>> start Listed entries

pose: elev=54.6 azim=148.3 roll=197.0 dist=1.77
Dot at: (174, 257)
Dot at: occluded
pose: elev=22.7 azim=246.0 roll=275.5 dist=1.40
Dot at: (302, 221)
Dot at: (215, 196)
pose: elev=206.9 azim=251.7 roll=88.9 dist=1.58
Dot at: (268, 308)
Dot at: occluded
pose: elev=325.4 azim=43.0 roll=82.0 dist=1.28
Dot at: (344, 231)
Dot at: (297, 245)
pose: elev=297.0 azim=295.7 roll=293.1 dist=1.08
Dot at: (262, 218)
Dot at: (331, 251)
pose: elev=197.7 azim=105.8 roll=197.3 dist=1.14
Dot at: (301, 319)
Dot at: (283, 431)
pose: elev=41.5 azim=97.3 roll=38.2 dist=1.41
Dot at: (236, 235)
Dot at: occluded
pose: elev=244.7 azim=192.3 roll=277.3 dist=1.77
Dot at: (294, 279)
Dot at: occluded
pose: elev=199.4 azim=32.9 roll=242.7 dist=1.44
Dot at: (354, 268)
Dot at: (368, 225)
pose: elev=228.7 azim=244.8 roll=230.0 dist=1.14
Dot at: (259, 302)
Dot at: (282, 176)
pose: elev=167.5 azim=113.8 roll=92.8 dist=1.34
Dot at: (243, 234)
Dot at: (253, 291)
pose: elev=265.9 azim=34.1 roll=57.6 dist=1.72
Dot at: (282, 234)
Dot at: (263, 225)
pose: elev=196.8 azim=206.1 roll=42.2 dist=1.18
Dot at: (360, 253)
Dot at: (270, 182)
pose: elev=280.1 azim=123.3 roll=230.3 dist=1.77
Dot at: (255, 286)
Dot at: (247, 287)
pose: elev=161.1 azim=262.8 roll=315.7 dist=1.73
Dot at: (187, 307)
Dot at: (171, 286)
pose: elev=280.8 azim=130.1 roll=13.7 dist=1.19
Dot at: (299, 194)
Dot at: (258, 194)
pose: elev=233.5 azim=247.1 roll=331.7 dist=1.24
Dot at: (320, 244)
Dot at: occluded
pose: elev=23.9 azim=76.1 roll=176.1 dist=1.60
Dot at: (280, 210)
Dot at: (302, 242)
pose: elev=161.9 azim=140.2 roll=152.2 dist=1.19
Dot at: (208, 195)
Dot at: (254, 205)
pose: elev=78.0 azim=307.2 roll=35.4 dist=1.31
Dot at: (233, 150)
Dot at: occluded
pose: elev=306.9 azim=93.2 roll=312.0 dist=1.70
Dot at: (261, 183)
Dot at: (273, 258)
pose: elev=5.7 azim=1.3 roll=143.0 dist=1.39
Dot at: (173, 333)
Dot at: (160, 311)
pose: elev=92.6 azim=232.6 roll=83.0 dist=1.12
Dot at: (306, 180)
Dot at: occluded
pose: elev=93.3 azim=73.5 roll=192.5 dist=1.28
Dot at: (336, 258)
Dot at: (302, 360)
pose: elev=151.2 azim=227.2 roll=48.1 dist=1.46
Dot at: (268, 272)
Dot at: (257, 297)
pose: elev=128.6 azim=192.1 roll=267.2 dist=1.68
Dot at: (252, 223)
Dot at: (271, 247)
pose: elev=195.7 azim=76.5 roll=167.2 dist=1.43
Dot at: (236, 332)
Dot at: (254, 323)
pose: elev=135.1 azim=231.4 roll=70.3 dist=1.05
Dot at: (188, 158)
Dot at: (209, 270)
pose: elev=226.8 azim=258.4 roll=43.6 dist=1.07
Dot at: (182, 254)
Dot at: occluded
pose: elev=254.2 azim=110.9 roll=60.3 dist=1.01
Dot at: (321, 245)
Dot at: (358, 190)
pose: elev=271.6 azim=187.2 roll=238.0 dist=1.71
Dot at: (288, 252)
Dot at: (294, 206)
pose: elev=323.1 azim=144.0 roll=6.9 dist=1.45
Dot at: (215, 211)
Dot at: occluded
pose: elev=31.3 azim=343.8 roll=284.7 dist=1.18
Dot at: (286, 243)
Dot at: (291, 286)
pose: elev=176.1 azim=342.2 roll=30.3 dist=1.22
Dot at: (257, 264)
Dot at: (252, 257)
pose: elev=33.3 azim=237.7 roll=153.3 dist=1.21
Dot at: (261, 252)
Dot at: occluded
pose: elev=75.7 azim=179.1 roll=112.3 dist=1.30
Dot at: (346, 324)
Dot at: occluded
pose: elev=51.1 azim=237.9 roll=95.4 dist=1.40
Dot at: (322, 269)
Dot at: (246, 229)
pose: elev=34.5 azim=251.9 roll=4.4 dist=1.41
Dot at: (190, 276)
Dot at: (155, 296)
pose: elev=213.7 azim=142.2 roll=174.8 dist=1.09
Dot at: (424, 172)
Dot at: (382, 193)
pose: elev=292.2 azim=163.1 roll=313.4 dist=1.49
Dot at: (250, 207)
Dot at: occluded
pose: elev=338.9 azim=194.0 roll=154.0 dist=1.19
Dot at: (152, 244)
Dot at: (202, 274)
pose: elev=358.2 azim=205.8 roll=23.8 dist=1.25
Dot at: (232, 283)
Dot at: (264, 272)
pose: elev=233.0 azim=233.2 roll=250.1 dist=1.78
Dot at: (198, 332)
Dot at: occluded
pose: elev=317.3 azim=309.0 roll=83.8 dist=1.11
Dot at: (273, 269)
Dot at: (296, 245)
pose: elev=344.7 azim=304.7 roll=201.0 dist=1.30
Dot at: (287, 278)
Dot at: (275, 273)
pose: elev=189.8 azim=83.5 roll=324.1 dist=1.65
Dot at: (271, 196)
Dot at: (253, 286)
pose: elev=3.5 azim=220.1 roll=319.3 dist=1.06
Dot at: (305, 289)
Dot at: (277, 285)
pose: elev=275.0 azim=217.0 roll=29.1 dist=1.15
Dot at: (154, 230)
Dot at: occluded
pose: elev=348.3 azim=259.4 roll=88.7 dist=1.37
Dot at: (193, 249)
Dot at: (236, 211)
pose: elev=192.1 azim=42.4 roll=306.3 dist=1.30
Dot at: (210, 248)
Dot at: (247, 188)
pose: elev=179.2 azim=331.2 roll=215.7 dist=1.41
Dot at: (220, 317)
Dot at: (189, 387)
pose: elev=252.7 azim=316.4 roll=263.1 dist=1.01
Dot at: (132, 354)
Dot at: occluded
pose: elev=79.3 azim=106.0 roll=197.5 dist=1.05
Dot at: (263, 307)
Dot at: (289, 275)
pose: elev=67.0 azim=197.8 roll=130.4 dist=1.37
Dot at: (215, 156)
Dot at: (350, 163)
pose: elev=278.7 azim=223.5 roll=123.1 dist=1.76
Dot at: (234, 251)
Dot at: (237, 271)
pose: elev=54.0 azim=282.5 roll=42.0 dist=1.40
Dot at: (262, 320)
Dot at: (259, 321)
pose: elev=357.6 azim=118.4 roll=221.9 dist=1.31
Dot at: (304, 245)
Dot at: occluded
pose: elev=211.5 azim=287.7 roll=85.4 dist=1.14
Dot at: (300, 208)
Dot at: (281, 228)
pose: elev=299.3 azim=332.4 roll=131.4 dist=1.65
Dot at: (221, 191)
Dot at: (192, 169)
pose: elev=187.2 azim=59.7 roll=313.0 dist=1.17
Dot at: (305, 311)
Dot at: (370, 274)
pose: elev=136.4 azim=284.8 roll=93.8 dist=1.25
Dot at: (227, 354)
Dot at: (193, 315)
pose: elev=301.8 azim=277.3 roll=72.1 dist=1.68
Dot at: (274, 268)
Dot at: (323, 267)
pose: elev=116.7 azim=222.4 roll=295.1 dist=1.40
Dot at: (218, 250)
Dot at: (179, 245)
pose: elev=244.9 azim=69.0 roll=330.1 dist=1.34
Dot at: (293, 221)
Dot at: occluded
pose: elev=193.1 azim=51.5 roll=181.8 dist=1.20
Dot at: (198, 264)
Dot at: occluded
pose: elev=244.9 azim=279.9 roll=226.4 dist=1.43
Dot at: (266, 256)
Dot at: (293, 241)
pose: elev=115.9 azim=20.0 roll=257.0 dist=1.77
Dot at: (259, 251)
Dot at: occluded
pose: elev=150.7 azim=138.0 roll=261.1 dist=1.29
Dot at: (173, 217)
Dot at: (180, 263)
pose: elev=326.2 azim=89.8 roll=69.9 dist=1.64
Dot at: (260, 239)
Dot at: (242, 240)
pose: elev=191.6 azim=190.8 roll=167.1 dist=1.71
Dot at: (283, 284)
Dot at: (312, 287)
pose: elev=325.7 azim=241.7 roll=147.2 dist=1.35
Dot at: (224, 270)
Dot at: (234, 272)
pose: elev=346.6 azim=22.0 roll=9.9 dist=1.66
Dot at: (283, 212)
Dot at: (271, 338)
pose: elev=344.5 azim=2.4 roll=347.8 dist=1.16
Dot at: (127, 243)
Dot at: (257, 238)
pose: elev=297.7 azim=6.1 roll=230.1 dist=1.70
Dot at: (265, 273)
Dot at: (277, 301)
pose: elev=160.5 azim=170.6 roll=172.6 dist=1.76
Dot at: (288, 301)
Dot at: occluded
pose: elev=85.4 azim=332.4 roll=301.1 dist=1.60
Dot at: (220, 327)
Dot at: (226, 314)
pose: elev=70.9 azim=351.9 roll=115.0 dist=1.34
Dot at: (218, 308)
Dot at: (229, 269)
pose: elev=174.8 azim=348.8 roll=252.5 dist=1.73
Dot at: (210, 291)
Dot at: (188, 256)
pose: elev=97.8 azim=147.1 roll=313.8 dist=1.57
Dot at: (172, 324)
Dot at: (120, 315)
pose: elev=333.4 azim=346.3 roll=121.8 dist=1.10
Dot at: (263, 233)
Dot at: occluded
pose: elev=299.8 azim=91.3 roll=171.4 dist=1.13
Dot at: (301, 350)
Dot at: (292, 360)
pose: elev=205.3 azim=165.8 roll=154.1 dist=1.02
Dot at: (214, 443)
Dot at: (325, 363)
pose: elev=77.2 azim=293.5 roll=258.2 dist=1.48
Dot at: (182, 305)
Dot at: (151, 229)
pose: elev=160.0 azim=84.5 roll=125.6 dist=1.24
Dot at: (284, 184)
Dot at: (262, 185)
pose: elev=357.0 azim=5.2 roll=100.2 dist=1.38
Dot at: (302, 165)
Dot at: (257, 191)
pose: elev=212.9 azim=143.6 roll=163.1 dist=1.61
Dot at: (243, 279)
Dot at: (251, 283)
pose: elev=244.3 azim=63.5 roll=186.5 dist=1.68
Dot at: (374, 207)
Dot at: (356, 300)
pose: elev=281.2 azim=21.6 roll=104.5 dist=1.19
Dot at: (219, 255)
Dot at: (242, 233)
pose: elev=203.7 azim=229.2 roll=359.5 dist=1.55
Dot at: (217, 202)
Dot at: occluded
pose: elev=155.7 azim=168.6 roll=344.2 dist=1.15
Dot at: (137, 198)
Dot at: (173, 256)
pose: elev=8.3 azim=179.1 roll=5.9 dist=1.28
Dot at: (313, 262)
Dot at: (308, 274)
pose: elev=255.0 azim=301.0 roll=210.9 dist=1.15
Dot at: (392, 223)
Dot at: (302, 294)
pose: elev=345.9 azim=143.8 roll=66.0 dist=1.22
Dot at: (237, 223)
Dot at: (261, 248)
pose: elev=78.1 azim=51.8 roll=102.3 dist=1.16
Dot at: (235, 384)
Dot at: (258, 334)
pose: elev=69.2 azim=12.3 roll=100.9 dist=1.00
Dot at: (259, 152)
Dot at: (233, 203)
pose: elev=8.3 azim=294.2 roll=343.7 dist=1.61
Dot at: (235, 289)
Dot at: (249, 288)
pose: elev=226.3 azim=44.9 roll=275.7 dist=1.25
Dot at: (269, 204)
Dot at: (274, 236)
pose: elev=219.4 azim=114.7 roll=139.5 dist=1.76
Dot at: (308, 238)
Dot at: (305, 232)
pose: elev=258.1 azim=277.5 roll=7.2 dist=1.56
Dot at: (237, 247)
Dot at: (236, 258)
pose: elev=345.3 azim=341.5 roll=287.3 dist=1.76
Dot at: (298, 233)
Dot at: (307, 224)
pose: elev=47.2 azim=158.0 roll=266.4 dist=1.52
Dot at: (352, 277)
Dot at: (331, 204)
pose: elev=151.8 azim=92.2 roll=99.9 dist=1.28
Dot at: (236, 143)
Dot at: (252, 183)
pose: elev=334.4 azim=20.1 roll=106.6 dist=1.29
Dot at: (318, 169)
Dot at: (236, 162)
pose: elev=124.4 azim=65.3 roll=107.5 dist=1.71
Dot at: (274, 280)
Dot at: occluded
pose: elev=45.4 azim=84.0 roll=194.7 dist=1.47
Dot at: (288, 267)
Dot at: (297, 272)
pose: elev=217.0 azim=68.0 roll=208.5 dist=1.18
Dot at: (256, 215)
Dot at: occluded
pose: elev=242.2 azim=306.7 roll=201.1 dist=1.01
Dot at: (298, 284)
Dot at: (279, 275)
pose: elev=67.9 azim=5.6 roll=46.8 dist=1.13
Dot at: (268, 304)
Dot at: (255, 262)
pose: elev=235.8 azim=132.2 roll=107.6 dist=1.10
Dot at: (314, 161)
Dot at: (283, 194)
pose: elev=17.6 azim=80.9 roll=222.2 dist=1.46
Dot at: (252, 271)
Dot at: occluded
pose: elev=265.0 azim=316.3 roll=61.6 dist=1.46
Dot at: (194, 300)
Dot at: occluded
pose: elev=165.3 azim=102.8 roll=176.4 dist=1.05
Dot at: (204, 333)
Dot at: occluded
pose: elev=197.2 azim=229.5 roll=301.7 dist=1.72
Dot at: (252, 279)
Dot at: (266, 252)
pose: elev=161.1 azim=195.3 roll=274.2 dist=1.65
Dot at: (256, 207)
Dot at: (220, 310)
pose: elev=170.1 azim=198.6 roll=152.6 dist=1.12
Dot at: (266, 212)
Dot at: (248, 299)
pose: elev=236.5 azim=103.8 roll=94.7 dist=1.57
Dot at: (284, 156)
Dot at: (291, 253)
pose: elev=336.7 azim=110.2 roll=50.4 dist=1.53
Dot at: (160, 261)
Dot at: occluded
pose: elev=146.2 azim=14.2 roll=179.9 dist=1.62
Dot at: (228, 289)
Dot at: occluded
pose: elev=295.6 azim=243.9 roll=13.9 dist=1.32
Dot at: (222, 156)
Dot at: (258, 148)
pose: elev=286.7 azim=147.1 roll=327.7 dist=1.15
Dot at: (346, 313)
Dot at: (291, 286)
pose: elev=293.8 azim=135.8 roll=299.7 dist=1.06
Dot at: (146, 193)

>> end Listed entries

## What is asked
Copy every line from the one containing "pose: elev=299.3 azim=332.4" down to the one containing "Dot at: (193, 315)", both included, without changing any character.

## Complete answer
pose: elev=299.3 azim=332.4 roll=131.4 dist=1.65
Dot at: (221, 191)
Dot at: (192, 169)
pose: elev=187.2 azim=59.7 roll=313.0 dist=1.17
Dot at: (305, 311)
Dot at: (370, 274)
pose: elev=136.4 azim=284.8 roll=93.8 dist=1.25
Dot at: (227, 354)
Dot at: (193, 315)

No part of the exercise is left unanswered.